Au cours du mois de septembre, on a assisté à un défaut de coordination entre les mesures budgétaires décrétées par la Première ministre Liz Truss et les actions de la Banque d’ Angleterre, en charge de la politique monétaire. Alors que cette dernière tentait de juguler l’inflation galopante en réduisant la demande par des hausses successives de taux d’intérêt, le gouvernement, lui, mettait en place un plan de relance par le biais de la baisse des impôts. Ces décisions antagonistes entrant en conflit, elles ne pouvaient aboutir à un impact réel sur l’économie. Par contre, elles ont jeté un doute sur la gouvernance économique du pays et miné sa crédibilité sur les marchés. Car la coordination entre la politique monétaire et budgétaire est cruciale pour un Etat.

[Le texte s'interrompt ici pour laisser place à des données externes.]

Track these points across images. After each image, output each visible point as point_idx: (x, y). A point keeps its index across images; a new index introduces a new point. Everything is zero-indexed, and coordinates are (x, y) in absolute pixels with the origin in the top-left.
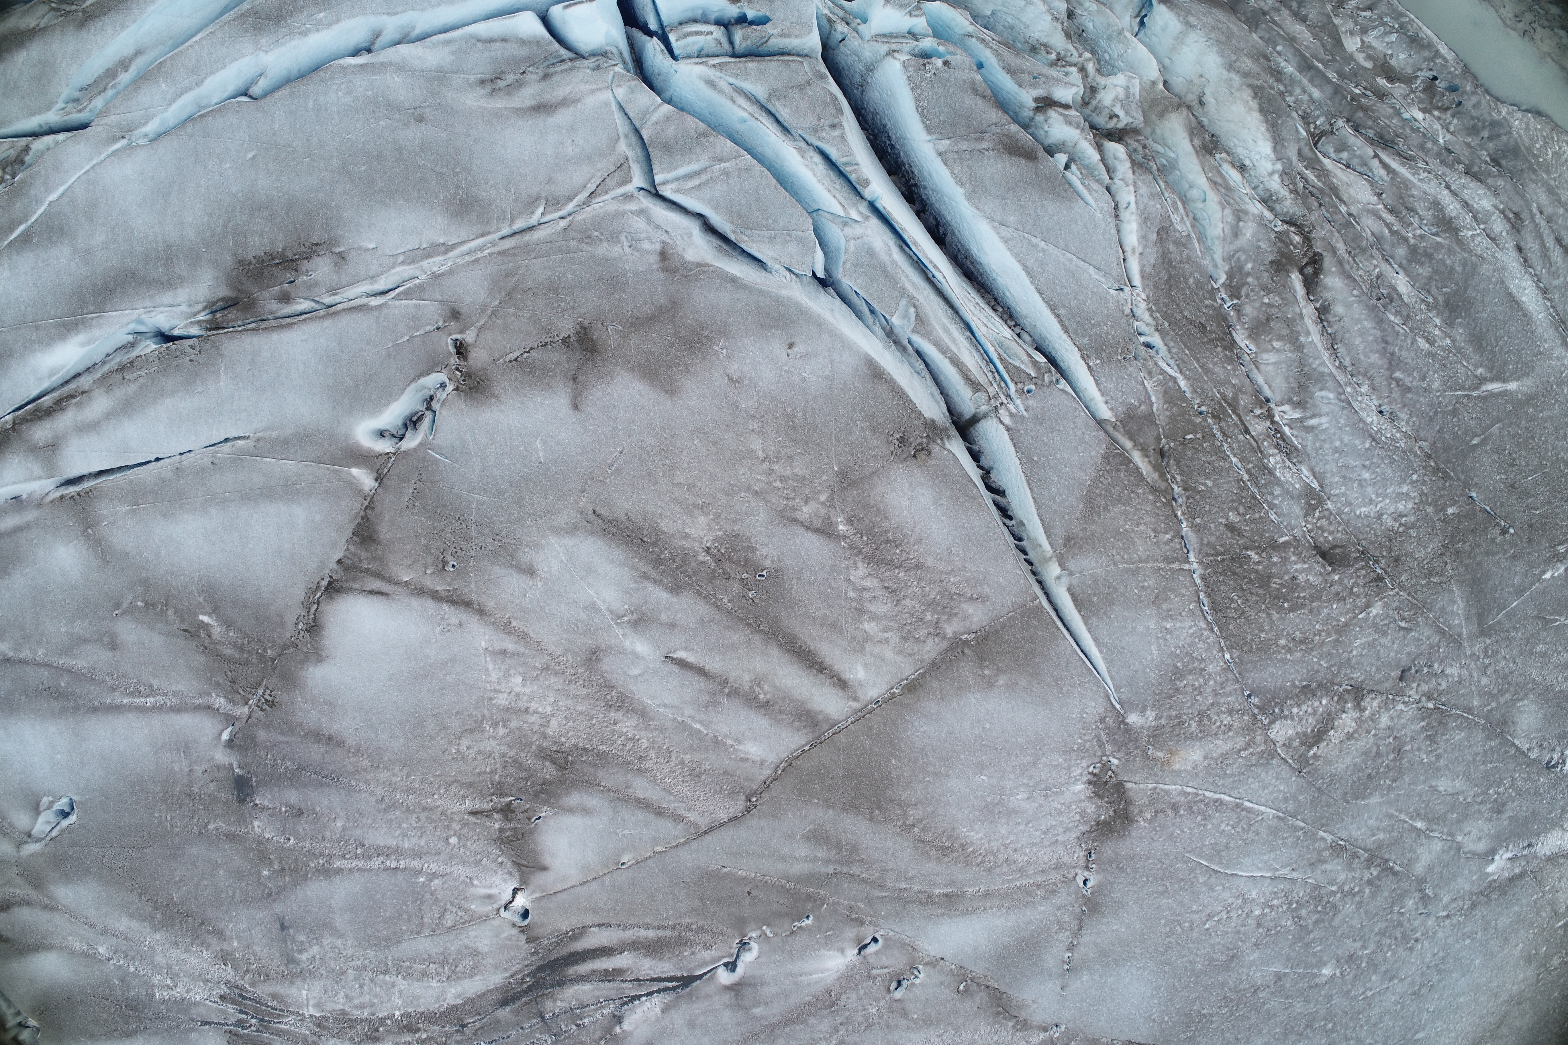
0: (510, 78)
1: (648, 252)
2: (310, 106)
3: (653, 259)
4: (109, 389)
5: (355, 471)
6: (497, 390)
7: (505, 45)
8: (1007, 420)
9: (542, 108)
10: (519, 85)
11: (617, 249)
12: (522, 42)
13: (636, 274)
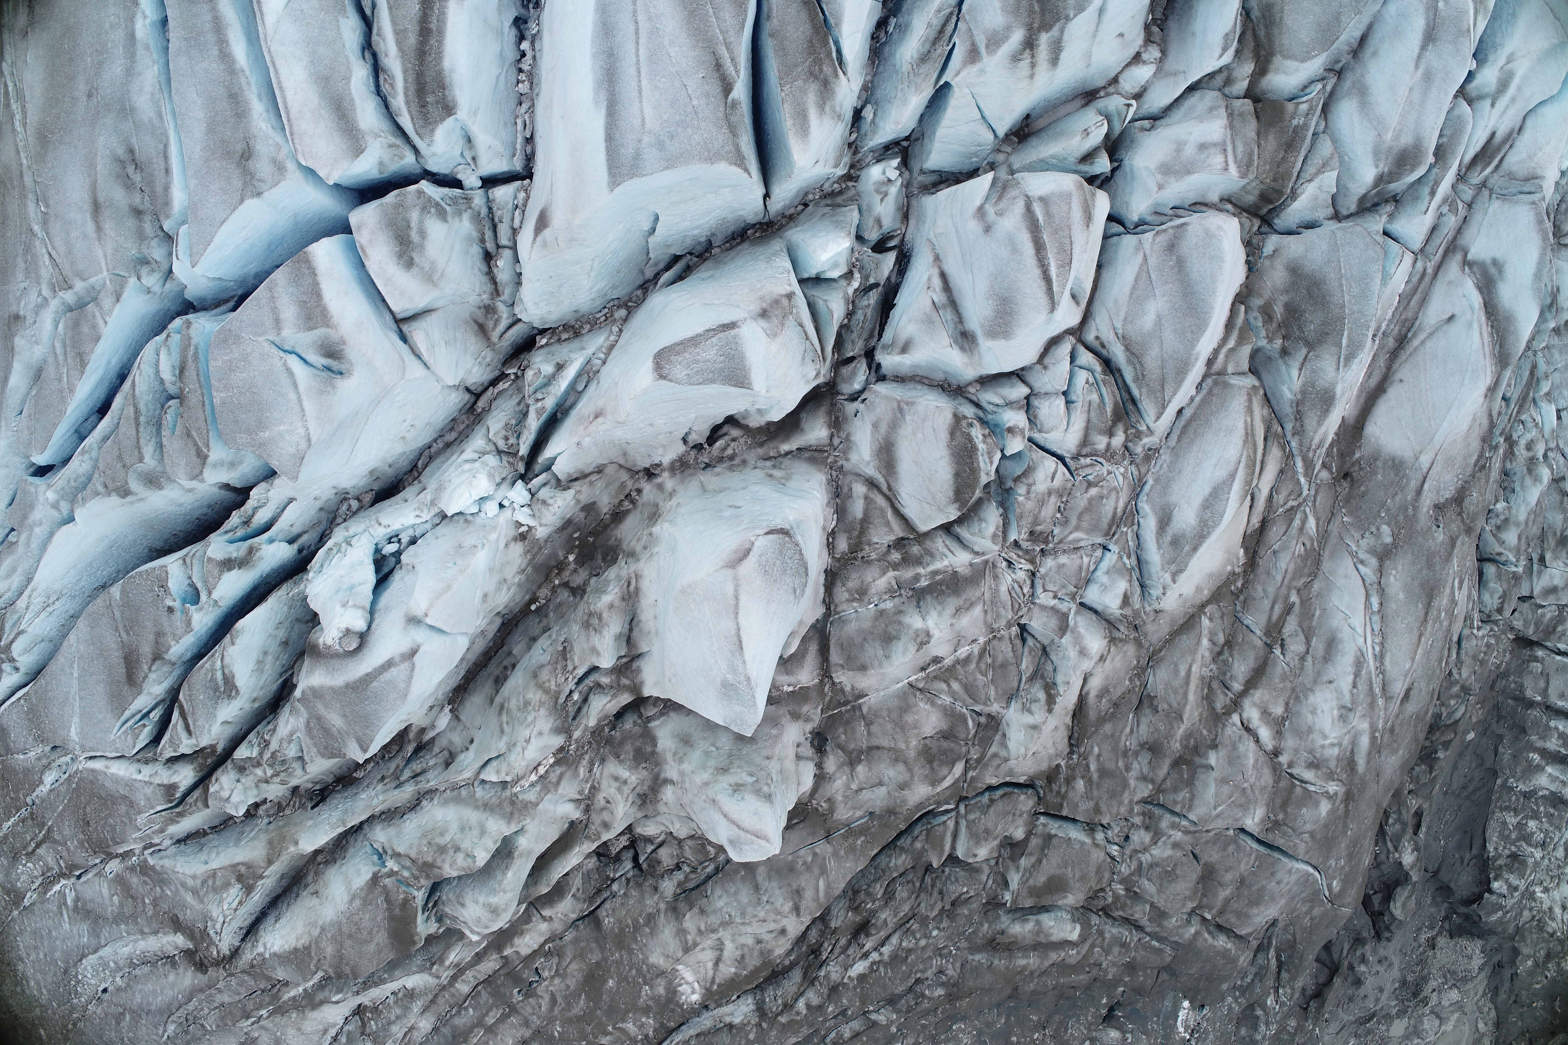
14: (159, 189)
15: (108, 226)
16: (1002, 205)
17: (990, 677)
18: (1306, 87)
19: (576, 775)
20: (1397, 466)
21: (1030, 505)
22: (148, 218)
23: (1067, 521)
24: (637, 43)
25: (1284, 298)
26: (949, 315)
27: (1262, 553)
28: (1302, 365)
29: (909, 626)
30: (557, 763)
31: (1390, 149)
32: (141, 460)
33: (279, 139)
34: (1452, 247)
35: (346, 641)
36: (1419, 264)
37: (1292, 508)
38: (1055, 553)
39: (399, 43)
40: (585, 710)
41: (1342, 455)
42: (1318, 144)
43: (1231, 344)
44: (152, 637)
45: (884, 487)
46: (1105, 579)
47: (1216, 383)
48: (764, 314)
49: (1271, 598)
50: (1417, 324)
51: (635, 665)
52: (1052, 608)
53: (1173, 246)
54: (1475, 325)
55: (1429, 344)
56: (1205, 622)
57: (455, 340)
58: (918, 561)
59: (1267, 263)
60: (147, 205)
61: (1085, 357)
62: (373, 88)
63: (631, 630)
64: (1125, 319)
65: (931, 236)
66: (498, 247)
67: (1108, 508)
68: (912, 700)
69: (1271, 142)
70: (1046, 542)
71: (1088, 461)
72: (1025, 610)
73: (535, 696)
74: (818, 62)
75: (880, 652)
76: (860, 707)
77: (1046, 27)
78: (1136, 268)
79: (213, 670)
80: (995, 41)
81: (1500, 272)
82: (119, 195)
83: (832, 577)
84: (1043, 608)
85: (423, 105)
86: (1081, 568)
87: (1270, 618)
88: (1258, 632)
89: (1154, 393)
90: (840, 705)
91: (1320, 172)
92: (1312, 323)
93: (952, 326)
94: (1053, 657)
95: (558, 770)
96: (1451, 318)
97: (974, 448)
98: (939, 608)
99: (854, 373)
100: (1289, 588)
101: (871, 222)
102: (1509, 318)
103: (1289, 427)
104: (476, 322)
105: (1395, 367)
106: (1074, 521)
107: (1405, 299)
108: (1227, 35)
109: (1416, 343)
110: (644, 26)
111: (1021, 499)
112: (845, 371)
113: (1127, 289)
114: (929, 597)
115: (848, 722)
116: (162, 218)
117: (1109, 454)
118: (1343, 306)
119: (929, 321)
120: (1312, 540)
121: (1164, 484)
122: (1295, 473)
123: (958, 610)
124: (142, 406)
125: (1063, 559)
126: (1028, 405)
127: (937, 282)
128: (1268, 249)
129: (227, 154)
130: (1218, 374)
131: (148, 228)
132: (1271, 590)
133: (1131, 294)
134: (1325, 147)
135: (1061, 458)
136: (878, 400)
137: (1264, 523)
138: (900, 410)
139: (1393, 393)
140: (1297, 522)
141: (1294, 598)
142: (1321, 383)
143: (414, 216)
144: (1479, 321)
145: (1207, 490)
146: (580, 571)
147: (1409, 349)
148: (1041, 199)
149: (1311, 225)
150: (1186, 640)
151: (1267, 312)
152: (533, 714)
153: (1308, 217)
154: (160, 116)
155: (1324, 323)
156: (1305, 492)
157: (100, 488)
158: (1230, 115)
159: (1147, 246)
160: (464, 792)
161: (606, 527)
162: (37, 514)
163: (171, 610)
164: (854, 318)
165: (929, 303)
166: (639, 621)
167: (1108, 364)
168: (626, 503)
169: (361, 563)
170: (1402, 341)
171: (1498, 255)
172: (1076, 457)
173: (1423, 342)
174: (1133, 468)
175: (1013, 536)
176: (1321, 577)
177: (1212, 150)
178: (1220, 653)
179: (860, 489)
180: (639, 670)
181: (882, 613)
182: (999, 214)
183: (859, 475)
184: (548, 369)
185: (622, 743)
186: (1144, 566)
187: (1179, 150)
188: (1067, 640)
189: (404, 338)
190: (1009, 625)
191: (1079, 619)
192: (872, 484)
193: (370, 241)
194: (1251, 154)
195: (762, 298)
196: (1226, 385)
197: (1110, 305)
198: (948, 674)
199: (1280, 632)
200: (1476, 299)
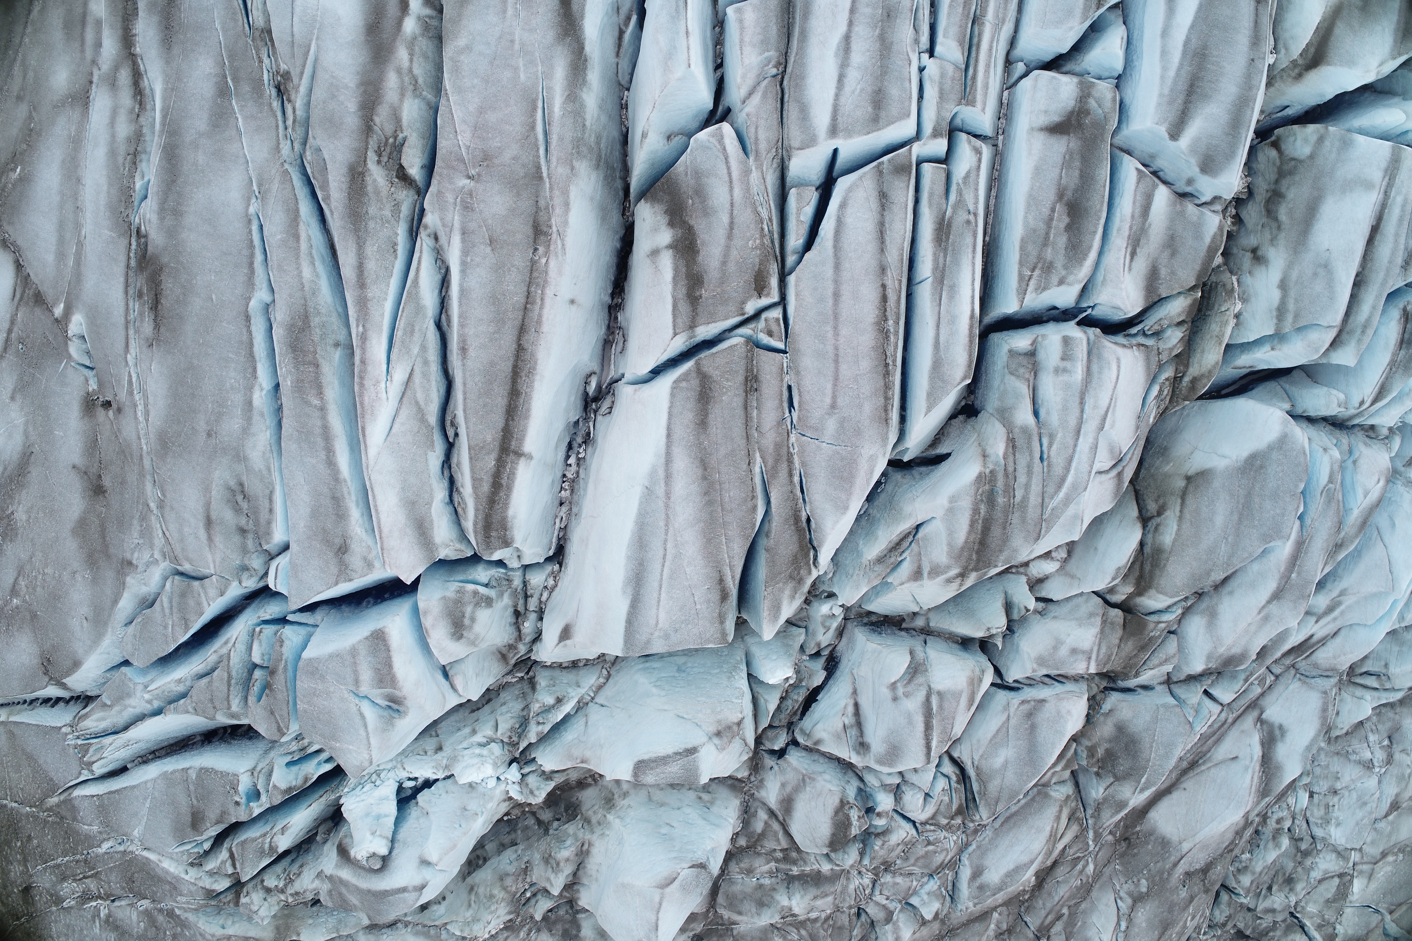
0: (244, 505)
1: (132, 554)
2: (231, 355)
3: (128, 556)
4: (129, 140)
5: (62, 305)
6: (86, 418)
7: (267, 510)
8: (64, 730)
9: (209, 523)
10: (237, 509)
11: (136, 535)
12: (269, 523)
13: (123, 541)
14: (263, 521)
15: (218, 539)
16: (909, 688)
17: (829, 932)
18: (1169, 607)
19: (518, 936)
20: (1165, 843)
21: (882, 853)
22: (250, 536)
23: (907, 859)
24: (663, 566)
25: (1107, 745)
26: (854, 732)
27: (1048, 880)
28: (1108, 787)
29: (778, 902)
30: (506, 928)
31: (1220, 656)
32: (229, 707)
33: (370, 542)
34: (1253, 705)
35: (372, 861)
36: (1223, 715)
37: (1078, 858)
38: (894, 873)
39: (475, 488)
40: (533, 901)
41: (1126, 827)
42: (1167, 642)
43: (1058, 768)
44: (218, 812)
45: (781, 818)
46: (925, 897)
47: (1039, 793)
48: (718, 734)
49: (1047, 910)
50: (1208, 755)
51: (576, 887)
52: (884, 906)
53: (1031, 714)
54: (1250, 771)
55: (1213, 770)
56: (995, 915)
57: (483, 669)
58: (794, 862)
59: (1102, 719)
60: (251, 526)
61: (948, 768)
62: (447, 499)
63: (578, 869)
64: (982, 756)
65: (855, 671)
66: (526, 609)
67: (939, 859)
68: (770, 935)
69: (1129, 647)
70: (890, 866)
71: (932, 828)
72: (863, 902)
73: (499, 893)
74: (798, 569)
75: (754, 910)
76: (732, 929)
77: (976, 569)
78: (1000, 723)
79: (263, 843)
80: (935, 571)
81: (1283, 735)
82: (228, 515)
83: (729, 856)
84: (877, 904)
85: (487, 537)
86: (910, 888)
87: (1043, 922)
88: (1032, 928)
89: (989, 805)
90: (718, 924)
91: (1161, 664)
92: (1123, 765)
93: (854, 738)
94: (877, 929)
95: (505, 934)
96: (1235, 758)
97: (850, 824)
98: (802, 892)
99: (776, 737)
100: (1062, 906)
101: (813, 644)
102: (1279, 768)
103: (1089, 812)
104: (500, 652)
105: (1182, 779)
106: (912, 861)
107: (1204, 738)
108: (1119, 568)
109: (1203, 768)
110: (671, 551)
111: (876, 848)
112: (770, 733)
113: (989, 736)
114: (797, 883)
115: (721, 936)
116: (263, 543)
117: (948, 828)
118: (1148, 761)
119: (838, 737)
120: (1088, 877)
121: (983, 851)
122: (1086, 838)
123: (815, 898)
124: (234, 673)
125: (899, 880)
126: (897, 791)
127: (851, 709)
128: (1106, 707)
129: (327, 542)
130: (1043, 785)
131: (250, 544)
132: (1049, 905)
133: (991, 740)
134: (1172, 645)
135: (914, 823)
136: (789, 769)
137: (1055, 864)
138: (804, 781)
139: (1176, 796)
140: (1080, 867)
141: (1065, 911)
142: (1120, 797)
143: (469, 610)
144: (1254, 769)
145: (1011, 867)
146: (547, 811)
147: (1197, 770)
148: (939, 693)
149: (1145, 688)
150: (977, 927)
151: (1091, 751)
152: (496, 906)
153: (1146, 683)
154: (269, 469)
155: (1131, 768)
156: (1091, 849)
157: (191, 710)
158: (1104, 622)
159: (1012, 710)
160: (432, 932)
161: (571, 788)
162: (132, 701)
163: (237, 803)
164: (785, 703)
165: (841, 726)
166: (585, 867)
167: (963, 776)
168: (590, 780)
169: (386, 798)
170: (1193, 765)
171: (1285, 723)
172: (924, 824)
173: (1208, 768)
174: (964, 836)
175: (866, 861)
176: (1088, 900)
177: (1080, 656)
178: (1001, 934)
179: (762, 815)
180: (578, 891)
181: (761, 886)
182: (907, 695)
183: (764, 804)
184: (550, 701)
185: (555, 923)
186: (956, 890)
187: (1055, 648)
188: (889, 927)
189: (446, 675)
190: (850, 907)
191: (901, 915)
192: (772, 813)
193: (433, 625)
194: (1110, 656)
195: (719, 722)
196: (1047, 796)
197: (974, 741)
198: (800, 925)
199: (1048, 931)
200: (1257, 751)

Outre le fait d’aller à l’encontre de la politique monétaire, le plan de relance budgétaire préparé par le gouvernement Truss prévoyait 45 milliards de livres de baisses d’impôts non financées, ciblant en grande partie les ménages aisés. Après les avertissements des institutions internationales comme le FMI, la pression des marchés a entraîné l’abandon de ce programme et la démission de la Première ministre. Il apparaît donc que, même si la conduite de la politique budgétaire reste du ressort d’un pays souverain et de sa représentation élue démocratiquement, elle doit respecter les grands équilibres et règles économiques. Faute de quoi les marchés réagiront en demandant une prime de risque plus importante, augmentant ainsi le coût de refinancement de la dette publique jusqu’à la rendre potentiellement insoutenable.
Même s’il fait peu de doute que le Royaume-Uni fera preuve d’un pragmatisme suffisant pour surmonter cet épisode, le coût associé en matière de croissance et de crédibilité risque de ne pas être négligeable. Les pays européens, quant à eux, devront apprendre de cette expérience et ne pas reproduire les mêmes erreurs.